Saat remaja putri berjalan di jalan, mereka sering kali menarik perhatian pria dan perempuan lanjut usia yang mencoba menjebak mereka.
Seorang pria menjelaskan bahwa selama Tahun Baru, dua gadis di desanya menarik banyak pelamar.
Pintu masuk keluarga menjadi penuh sesak dengan lebih dari 12 mobil, dan mereka tetap sibuk sepanjang hari.
Para bujangan pedesaan, mengenakan pakaian terbaik mereka, dengan sabar menunggu kesempatan untuk bertemu dengan gadis-gadis.

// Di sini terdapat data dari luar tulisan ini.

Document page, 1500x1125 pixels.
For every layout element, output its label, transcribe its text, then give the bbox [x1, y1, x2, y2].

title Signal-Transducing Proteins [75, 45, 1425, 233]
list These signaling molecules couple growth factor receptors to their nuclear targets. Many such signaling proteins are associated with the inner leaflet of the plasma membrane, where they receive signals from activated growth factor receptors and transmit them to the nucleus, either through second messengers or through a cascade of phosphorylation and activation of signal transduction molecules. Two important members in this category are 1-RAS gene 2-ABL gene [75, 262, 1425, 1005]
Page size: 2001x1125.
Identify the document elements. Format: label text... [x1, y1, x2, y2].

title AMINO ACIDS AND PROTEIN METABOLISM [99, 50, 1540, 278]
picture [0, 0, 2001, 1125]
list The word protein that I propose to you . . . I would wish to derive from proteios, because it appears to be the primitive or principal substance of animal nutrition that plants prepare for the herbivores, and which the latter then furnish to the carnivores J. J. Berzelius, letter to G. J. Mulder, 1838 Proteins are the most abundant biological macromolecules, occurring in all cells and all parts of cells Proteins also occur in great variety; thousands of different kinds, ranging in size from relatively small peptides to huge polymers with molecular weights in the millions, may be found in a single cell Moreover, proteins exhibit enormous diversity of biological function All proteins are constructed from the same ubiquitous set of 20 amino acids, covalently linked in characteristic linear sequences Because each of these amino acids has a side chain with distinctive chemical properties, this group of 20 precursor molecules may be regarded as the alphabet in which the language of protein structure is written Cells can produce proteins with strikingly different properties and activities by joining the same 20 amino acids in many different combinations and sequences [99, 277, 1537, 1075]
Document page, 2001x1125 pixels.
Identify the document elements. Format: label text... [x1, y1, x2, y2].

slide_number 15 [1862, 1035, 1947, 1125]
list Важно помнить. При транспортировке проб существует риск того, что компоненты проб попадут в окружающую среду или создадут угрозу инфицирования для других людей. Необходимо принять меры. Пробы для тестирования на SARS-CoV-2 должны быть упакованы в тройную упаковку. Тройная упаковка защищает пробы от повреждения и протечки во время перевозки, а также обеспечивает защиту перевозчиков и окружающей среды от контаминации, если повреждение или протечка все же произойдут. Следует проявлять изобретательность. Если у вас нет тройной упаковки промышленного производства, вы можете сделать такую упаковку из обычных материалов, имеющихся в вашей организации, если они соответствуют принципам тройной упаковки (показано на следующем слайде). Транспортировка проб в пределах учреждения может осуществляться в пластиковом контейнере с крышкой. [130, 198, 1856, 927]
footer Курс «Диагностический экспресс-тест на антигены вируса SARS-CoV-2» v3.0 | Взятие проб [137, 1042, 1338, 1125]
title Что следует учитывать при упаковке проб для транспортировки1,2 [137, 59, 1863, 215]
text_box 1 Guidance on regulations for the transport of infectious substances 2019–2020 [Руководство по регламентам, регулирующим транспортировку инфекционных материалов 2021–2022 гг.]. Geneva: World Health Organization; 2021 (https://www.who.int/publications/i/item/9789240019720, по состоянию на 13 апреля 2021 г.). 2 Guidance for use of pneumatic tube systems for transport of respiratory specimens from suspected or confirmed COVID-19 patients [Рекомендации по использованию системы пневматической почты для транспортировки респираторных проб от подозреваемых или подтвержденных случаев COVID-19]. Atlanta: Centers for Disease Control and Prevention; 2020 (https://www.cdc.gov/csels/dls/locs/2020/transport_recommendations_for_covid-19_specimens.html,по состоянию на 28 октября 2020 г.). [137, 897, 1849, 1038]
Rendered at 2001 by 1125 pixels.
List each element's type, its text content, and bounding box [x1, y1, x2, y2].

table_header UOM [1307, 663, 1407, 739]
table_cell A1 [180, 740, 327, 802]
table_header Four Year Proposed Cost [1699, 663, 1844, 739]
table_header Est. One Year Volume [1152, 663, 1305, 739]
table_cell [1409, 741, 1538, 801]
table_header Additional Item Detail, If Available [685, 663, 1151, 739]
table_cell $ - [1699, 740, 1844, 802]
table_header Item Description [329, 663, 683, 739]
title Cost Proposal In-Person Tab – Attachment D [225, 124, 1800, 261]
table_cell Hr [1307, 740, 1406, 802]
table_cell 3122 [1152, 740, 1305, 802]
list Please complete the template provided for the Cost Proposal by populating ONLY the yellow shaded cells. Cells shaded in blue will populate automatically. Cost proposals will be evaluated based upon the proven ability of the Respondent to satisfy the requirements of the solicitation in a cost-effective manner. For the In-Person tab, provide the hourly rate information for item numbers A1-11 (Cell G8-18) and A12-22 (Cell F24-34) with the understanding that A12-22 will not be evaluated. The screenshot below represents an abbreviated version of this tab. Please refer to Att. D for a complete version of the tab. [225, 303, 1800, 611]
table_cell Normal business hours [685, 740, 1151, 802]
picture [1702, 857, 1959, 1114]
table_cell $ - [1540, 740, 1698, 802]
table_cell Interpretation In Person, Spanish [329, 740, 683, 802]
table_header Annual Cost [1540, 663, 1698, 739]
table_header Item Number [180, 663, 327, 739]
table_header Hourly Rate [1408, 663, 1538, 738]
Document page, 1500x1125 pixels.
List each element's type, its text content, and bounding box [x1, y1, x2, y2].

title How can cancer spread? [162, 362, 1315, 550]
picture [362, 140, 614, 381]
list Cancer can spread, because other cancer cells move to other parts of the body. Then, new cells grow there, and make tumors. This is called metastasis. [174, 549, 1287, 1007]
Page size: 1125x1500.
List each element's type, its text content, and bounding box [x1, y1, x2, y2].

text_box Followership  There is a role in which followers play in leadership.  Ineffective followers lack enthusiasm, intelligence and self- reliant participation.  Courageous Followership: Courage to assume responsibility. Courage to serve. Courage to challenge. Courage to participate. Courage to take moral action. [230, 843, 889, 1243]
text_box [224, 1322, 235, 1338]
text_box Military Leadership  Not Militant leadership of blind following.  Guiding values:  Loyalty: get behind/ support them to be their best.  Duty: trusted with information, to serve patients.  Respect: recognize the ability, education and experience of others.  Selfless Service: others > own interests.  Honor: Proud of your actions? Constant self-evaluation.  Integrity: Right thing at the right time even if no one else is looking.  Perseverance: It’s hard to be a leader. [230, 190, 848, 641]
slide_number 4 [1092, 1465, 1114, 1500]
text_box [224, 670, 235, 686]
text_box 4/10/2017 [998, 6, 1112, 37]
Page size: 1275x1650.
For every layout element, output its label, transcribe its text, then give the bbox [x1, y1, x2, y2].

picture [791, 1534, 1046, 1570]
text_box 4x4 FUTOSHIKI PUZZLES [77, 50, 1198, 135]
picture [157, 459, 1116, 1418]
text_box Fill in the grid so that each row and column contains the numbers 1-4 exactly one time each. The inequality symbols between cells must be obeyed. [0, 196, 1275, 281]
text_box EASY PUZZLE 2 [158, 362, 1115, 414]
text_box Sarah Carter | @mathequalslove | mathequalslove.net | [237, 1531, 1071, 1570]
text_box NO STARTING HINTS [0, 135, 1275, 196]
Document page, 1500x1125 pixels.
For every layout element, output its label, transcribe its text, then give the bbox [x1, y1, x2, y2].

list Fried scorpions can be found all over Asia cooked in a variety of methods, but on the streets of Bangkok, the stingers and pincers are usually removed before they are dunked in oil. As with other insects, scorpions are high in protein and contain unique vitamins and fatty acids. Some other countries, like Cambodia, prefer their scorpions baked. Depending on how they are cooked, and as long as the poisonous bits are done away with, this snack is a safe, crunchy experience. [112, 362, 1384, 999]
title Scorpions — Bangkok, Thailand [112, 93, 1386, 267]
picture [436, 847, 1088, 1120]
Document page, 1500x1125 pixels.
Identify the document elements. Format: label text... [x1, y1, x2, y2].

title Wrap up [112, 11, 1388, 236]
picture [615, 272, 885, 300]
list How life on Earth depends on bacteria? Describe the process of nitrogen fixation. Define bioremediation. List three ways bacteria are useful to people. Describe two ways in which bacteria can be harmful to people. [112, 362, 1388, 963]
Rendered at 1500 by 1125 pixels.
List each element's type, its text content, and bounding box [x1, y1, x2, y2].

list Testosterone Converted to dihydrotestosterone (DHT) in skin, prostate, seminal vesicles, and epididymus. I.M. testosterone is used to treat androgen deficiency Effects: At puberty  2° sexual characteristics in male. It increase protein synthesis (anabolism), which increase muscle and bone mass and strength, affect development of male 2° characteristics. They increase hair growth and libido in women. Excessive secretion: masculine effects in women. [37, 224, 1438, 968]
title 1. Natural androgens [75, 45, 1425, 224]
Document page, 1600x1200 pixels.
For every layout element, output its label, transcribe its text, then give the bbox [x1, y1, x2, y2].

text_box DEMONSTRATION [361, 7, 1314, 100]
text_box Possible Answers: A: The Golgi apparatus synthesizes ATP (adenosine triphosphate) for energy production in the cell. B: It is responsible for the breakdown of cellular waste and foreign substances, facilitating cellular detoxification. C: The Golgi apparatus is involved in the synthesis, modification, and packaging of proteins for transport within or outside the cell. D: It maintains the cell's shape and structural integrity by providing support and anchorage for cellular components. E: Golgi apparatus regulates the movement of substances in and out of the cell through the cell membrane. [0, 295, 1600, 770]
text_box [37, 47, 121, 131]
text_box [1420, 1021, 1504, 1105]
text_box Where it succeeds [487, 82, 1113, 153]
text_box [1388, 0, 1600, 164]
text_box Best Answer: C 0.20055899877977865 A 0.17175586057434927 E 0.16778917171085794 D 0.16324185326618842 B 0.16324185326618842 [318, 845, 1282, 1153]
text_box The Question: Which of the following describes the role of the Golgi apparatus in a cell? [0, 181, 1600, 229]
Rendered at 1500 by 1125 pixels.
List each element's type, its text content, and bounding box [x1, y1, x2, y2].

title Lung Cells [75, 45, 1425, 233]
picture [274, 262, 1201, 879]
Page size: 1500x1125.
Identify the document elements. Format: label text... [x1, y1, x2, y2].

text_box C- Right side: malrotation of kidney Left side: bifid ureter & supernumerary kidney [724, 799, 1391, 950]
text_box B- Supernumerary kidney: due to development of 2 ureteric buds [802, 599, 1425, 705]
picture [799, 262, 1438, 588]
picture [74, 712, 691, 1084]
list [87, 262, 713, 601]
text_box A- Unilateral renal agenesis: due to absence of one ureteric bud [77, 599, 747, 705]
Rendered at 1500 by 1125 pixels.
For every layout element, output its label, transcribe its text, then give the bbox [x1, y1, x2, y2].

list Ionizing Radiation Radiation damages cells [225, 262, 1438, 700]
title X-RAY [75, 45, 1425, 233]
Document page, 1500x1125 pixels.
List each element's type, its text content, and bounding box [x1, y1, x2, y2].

Karena ketidakseimbangan gender di Tiongkok, ongkos pernikahan yang tinggi adalah hal yang biasa. Di banyak tempat, ongkos ini bisa mencapai ratusan ribu dolar, sehingga upah yang diperoleh dengan susah payah dan terbatas dari seorang petani tidak dapat memenuhi permintaan.
Di antara perempuan lanjut usia yang belum menikah, beberapa dari mereka tetap mempertahankan ekspektasi yang tinggi. Yakni, terus menuntut mahar yang besar dari calon suami, dan hal ini menimbulkan banyak perdebatan. Namun, perspektif ini tidak bersifat universal.